Paul
Jorion, Misère de la pensée économique,
Fayard. Extrait du chapitre intitulé : Pourquoi
la « science économique » n’existe pas*
[…]
Dans Le capitalisme à l’agonie, je parle de
Karl Marx en l’appelant « celui dont on a effacé le nom »** (Jorion,
2011 : 227). Bien sûr, on sait encore qui il est, mais je parle là
essentiellement de lui dans le cadre de la « science » économique, et
il est vrai qu’on y a effacé son nom pour une raison bien simple : parce
qu’il avait eu le mauvais goût de compléter sa réflexion économique par un
projet révolutionnaire.
[…]
Marx
avait commis deux impairs lourds de conséquences : d’une part il avait
affirmé que le capitalisme était mortel ; d’autre part il s’était placé à
la tête d’un projet révolutionnaire visant à le renverser. Aussi fit-on barrage
du côté des milieux financiers et on facilita la vie à quelques volontaires, les
grands penseurs du début de la pensée économique, « marginaliste »,
devenue aujourd’hui la norme : les Stanley Jevons (1835-1882) en
Grande-Bretagne, Carl Menger (1840-1921) en Autriche, Léon Walras (1834-1910)

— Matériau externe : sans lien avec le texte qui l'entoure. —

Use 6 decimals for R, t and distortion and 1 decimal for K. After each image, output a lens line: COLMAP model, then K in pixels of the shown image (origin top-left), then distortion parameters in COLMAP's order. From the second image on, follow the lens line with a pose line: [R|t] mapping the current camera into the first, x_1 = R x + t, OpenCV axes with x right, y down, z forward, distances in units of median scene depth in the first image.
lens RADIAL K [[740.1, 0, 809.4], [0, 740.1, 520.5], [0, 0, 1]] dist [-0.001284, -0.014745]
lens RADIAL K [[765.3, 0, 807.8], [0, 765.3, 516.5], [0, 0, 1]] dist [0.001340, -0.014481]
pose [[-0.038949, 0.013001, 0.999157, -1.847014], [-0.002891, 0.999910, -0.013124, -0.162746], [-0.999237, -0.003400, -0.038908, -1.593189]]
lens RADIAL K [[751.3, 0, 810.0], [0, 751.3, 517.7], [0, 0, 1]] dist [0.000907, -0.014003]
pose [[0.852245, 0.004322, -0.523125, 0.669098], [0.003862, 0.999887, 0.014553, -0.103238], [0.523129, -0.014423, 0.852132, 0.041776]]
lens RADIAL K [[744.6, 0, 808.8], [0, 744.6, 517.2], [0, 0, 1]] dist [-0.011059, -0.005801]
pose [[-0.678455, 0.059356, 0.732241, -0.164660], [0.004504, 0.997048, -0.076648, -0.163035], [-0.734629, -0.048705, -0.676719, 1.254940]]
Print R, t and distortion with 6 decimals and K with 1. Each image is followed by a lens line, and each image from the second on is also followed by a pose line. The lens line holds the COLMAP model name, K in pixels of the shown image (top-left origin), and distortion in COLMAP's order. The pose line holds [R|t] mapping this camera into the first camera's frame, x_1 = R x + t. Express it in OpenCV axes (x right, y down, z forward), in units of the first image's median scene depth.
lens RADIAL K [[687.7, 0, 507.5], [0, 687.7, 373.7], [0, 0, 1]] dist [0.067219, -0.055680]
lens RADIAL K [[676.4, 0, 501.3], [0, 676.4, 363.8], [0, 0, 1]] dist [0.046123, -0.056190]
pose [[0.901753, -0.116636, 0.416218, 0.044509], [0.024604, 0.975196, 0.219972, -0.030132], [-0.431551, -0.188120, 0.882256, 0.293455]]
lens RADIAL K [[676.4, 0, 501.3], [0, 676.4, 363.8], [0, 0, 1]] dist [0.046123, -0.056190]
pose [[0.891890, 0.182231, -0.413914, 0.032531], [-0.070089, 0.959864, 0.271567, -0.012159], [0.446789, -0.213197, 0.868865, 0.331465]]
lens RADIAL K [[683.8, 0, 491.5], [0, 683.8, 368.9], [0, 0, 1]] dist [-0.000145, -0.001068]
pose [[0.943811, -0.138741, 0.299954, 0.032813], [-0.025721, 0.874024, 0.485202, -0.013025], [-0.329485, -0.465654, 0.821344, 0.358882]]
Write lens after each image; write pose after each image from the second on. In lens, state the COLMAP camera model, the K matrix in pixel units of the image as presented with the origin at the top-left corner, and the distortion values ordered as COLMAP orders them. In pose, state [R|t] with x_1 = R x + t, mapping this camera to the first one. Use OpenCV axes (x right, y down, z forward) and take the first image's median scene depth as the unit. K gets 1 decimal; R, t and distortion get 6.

en France et en Suisse, prêts à démontrer que le capitalisme était invincible,
et disposés à bâtir une « science » économique fondé sur ce postulat.
[…]
[…]
Les
marginalistes rétréciront le champ de l’économie
politique pour en faire une « science » économique où tout ce qui
posait jusque-là problème et requérait une explication à la hauteur du
caractère fondamental de la question posée en serait exclu. Ainsi la
répartition du patrimoine et la redistribution de la richesse nouvellement crée
seraient considérées comme de simples données, puisque découlant de la
propriété privée décrétée, elle, « fait naturel » ; de son côté,
la « lutte des classes » ne serait rien d’autre qu’une expression de
ressentiment de la part de ceux qui se révèleraient incapables de comprendre le
phénomène, lui aussi naturel, de la division du travail.
[…]
Ce
qui a été bâti au cours de plus d’un siècle et demi de « science » économique
n’a pas grand-chose à voir avec une science à proprement parler et – sous
couvert de mimer cette branche de la physique, née au XVIIe siècle,
qu’on appelle la mécanique, dont l’astronomie est le principal champ
d’application – a constitué en réalité un système de croyance fermé, bien plus
proche d’une religion que d’une science, en raison de son caractère dogmatique.
[…]
Le
capitalisme étant immortel selon la « science » économique, tout
signe de son effondrement est illusoire et ne peut consister qu’en une lecture
incorrecte de la partie basse d’un cycle qui ne peut être suivie que par le
retour de sa partie haute : quoi qu’il advienne, le retour à la normale
interviendra à terme. Quant à la survenue de cette partie basse d’un cycle,
elle relève, comme je l’ai annoncé, d’une cause unique : les interférences
de l’État dans l’économie et la finance. / La « science » économique
produite de 1870 à nos jours interdit l’éventualité de sa réfutation. Il ne
s’agit pas, chez elle, de théories dont la vérification relève de la méthode
expérimentale, mais d’un dogme dont las propositions ne disparaîtront qu’avec
elle. […]
___________________
*
Voyer répondrait : fastoche ! Parce que « l’économie n’existe
pas », of course. Il est trop
fort ce Voyer.
**
On rappellera aussi que les « Amis de Guy et de l’Internationale réunis »
ont eux aussi essayé d’effacer le nom de Voyer de l’histoire situationniste —
et qu’ils n’ont pas trop mal réussi, jusqu’à présent ; ça ne durera pas toujours.